(Stored items from a collection)
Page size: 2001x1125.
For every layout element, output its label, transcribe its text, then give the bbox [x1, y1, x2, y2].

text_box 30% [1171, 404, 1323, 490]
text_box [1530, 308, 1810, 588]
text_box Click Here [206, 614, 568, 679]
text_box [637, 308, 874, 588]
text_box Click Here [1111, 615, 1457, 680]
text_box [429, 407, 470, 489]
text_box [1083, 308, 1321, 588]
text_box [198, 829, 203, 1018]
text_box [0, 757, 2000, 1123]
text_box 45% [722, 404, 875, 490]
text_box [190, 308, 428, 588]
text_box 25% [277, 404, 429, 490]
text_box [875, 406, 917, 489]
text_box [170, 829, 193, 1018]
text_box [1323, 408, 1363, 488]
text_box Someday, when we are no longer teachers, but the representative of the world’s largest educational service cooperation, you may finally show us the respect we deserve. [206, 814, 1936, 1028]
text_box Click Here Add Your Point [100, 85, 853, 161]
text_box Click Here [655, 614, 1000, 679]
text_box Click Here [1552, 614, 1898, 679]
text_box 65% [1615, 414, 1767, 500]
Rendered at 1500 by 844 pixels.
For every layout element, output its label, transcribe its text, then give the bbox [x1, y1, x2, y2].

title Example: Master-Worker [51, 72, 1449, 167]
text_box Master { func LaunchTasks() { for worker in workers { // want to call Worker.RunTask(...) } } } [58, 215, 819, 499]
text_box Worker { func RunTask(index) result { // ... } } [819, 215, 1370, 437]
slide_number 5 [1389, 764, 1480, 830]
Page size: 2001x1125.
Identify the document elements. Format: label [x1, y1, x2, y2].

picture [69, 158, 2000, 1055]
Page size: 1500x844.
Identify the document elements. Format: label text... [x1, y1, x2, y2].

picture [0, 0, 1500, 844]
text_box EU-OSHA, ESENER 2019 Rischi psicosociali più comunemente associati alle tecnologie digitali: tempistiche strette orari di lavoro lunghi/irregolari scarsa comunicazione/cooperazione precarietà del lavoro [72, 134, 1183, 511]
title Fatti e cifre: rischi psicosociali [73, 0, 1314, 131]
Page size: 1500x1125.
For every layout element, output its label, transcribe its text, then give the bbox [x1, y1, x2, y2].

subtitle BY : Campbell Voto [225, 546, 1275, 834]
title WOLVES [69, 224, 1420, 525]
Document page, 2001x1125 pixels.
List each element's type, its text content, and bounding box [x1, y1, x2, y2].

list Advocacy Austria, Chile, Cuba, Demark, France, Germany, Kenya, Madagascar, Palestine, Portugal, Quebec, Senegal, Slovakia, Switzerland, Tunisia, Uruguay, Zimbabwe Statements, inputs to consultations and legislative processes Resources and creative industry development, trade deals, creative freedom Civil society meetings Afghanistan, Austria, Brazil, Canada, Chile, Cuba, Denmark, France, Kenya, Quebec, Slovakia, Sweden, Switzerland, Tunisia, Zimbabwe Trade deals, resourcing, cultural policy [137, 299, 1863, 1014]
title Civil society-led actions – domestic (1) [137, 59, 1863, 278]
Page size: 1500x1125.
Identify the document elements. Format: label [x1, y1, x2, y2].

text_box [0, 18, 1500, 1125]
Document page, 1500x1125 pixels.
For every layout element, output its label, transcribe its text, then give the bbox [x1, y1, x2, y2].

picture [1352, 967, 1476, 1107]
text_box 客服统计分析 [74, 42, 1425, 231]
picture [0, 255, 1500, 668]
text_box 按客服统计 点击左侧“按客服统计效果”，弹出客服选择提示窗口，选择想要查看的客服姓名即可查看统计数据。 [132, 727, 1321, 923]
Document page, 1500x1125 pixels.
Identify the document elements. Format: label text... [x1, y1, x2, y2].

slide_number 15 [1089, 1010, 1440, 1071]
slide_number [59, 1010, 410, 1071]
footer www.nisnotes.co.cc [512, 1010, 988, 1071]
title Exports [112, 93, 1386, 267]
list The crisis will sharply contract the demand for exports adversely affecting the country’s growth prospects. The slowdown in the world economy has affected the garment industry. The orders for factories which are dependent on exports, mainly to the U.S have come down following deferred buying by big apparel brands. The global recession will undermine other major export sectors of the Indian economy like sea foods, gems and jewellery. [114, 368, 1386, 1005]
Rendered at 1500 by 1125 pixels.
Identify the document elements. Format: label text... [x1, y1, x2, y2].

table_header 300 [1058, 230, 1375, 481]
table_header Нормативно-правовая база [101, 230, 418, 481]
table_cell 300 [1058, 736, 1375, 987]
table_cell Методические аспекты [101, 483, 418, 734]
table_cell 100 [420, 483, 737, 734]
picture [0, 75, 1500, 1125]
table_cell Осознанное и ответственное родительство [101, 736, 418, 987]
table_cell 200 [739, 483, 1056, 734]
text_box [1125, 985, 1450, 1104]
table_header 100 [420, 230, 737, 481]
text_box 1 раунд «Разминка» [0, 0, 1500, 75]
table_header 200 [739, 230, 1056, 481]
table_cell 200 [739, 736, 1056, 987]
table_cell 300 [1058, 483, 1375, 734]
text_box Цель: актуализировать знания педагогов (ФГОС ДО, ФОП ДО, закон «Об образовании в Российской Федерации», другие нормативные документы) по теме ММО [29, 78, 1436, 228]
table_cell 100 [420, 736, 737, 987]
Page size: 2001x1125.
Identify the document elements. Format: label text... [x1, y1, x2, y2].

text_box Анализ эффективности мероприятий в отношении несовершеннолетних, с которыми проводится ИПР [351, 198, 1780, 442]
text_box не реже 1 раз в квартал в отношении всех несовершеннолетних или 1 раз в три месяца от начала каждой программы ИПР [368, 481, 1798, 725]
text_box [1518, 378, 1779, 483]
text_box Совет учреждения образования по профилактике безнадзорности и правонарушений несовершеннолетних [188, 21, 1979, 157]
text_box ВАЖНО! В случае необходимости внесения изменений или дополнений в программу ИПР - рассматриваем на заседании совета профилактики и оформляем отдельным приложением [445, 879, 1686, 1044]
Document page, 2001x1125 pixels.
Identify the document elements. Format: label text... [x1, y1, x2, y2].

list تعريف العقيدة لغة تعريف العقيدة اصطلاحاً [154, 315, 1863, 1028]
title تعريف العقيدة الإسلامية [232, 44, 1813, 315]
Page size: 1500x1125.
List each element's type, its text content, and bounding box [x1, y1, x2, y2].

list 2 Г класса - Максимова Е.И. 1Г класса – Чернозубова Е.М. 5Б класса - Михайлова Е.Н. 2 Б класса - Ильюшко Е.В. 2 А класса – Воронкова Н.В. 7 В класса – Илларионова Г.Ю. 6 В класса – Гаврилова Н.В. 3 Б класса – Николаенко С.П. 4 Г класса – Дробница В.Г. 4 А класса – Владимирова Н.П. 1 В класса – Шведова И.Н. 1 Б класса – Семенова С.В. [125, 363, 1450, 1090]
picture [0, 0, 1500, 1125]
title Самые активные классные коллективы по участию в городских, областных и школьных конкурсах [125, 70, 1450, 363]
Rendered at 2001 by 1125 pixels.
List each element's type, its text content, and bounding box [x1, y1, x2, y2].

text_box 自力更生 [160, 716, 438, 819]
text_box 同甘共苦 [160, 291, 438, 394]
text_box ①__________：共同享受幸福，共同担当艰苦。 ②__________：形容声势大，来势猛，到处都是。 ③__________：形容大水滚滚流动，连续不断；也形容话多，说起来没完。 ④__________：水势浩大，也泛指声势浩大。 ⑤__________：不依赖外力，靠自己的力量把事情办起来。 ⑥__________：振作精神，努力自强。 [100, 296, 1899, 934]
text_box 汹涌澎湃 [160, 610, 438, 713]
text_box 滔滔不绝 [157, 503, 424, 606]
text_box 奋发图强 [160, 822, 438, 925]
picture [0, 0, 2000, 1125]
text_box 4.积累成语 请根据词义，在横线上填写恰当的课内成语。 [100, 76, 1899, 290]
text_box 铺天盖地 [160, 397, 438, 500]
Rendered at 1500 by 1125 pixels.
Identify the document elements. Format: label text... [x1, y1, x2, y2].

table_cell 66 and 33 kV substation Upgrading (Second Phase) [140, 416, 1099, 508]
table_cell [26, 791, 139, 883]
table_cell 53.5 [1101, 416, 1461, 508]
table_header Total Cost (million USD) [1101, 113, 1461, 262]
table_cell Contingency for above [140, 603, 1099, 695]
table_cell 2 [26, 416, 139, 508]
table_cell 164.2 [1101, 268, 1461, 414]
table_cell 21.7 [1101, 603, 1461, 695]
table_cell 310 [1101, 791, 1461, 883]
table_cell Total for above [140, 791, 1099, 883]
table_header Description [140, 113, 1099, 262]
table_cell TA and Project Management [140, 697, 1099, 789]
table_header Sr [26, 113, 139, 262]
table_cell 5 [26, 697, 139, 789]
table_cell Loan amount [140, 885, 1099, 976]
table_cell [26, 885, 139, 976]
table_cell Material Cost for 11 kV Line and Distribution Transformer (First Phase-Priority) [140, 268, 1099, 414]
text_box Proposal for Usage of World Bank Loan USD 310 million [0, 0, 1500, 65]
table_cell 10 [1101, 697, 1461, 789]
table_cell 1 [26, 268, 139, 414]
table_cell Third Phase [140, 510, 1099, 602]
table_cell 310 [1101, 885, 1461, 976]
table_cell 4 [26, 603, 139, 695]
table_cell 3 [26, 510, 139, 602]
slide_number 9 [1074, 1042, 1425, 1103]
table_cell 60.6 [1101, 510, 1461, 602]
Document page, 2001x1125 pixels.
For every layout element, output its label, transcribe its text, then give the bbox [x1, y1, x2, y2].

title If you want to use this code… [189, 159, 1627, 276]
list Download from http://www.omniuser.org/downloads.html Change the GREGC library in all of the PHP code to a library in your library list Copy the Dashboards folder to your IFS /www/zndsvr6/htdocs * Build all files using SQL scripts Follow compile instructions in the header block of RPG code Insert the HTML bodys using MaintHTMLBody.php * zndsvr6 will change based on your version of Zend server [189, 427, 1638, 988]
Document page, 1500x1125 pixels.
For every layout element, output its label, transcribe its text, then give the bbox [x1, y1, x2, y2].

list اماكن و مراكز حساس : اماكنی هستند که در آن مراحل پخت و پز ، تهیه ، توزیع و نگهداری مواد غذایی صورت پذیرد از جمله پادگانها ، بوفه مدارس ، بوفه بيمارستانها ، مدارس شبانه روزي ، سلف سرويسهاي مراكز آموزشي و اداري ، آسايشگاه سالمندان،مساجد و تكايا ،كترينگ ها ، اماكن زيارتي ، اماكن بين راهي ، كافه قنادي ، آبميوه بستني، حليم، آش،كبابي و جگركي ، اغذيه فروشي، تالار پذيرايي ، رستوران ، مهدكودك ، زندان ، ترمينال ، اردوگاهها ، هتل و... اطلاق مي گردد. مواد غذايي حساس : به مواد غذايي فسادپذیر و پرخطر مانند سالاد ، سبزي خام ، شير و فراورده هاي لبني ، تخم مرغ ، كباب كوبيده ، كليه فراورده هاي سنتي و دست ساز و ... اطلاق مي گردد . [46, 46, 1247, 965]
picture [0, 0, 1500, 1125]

**What to do**
Where does the word "Rendered" occur in the data? Copy every line that has it.

**Answer to this problem**
Rendered at 1500 by 844 pixels.
Rendered at 1500 by 1125 pixels.
Rendered at 2001 by 1125 pixels.
Rendered at 1500 by 1125 pixels.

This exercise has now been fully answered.